What a fascinating discussion. It makes me reconsider a key scene in my own work, when my protag faces a reversal. I shall now have to go back and see if I cant "process" the emotion a little more for the reader.
I do agree that there is some sort of confusion over terms. I haven't read the book, but I did read the linked article, and it seemed to me that what he was explaning in the bulk of the article didn't match exactly the writing exercise at the end. Someone please correct me if I got it wrong, but it seemed as if his larger point was that emotional scenes carry greater weight for the reader if you devote some space (about a paragraph, he said) to describing the emotional reaction of the character in various ways (how it feels to feel the emotion, what physical symptoms might appear, what elements in the environment might draw the attention of the character as a result of this emotion, etc.). He says that this goes against the grain of contemporary writing because it's "telling", and not "showing". If I understand this correctly, the goal is to help the reader arrive at a deeper understanding of the character's emotion than the character themself may get. His example was a child character, experiencing maturity for the first time, who doesn't necessarily understand what he is going through, or where this will eventually lead. But the reader does.

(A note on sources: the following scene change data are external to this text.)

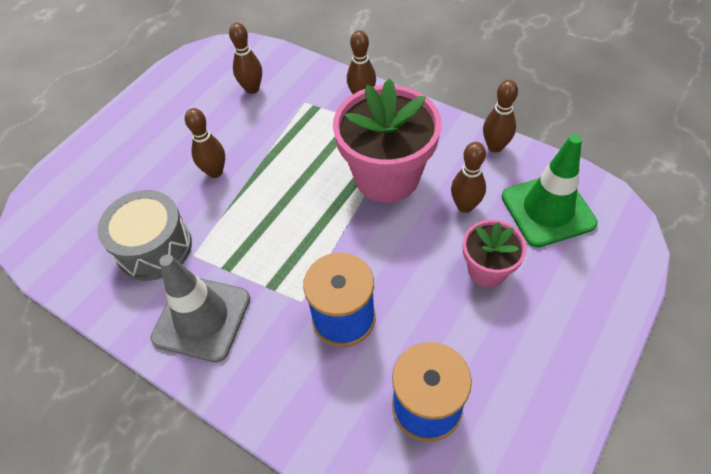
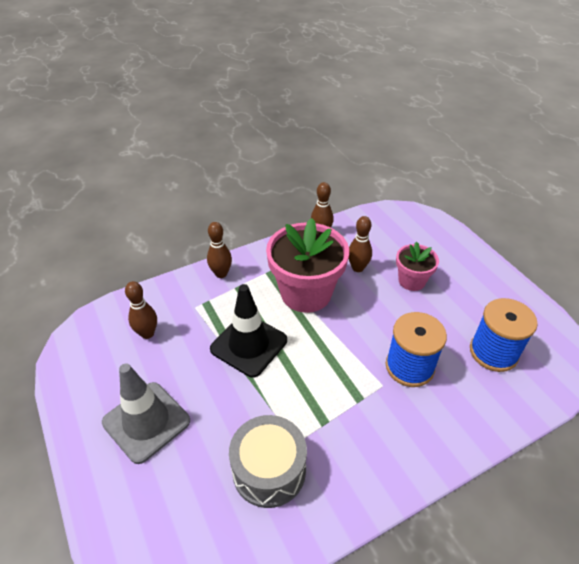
camera: 65 degrees left, 10 degrees down
grey traffic cone [150,254,250,362] -> grey traffic cone moved to [102,364,190,464]
brown bowling pin [185,108,225,178] -> none
green traffic cone [502,134,598,248] -> none
none -> black traffic cone [210,284,287,378]

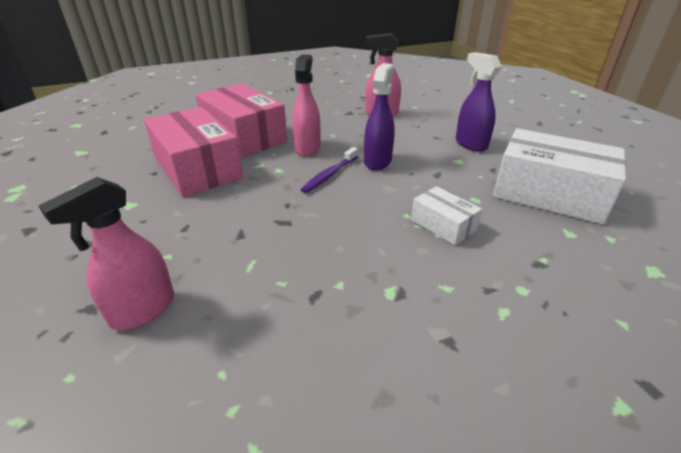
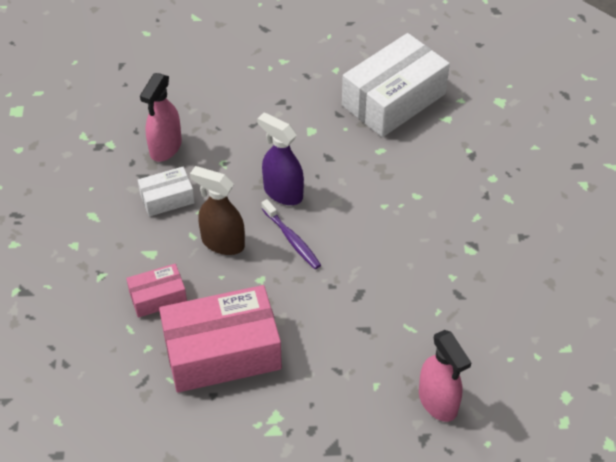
camera: 70 degrees left, 15 degrees up
pink box [196,83,287,158] -> pink box [126,264,187,318], size x0.50
pink spray bottle [292,54,320,156] -> brown spray bottle [190,166,245,255]
white box [411,186,482,245] -> white box moved to [138,167,195,217]
purple spray bottle [456,52,502,152] -> none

That connects to the other point, which is that what the reader feels is not the same as what the character (or the author, for that matter) feels, and we have to do some extra work to get the reader to feel something. The kicker to this thought is that the goal is not necessarily to influence the reader to experience the same emotion that the character is going through (because that's impossible) but to feel their own reaction to the writing instead (most of us are not children, so we probably can't recapture the experience of growing up anymore). That's ok, because the goal isn't to perfectly transport the reader into the life experience of a child, but to cause the reader to feel an emotional response to the experience of a child. That may be something more akin to a kind of bittersweet nostalgia.
Where I'm a little confused is exactly where the phrase "third level emotion" fits in to all this. Maybe it doesn't matter--the point may simply be that direct, raw emotion on the part of a character can, through skilled writing techniques, become transormed into a more nuanced understanding on the part of the reader.
Is that about what other's got out of it?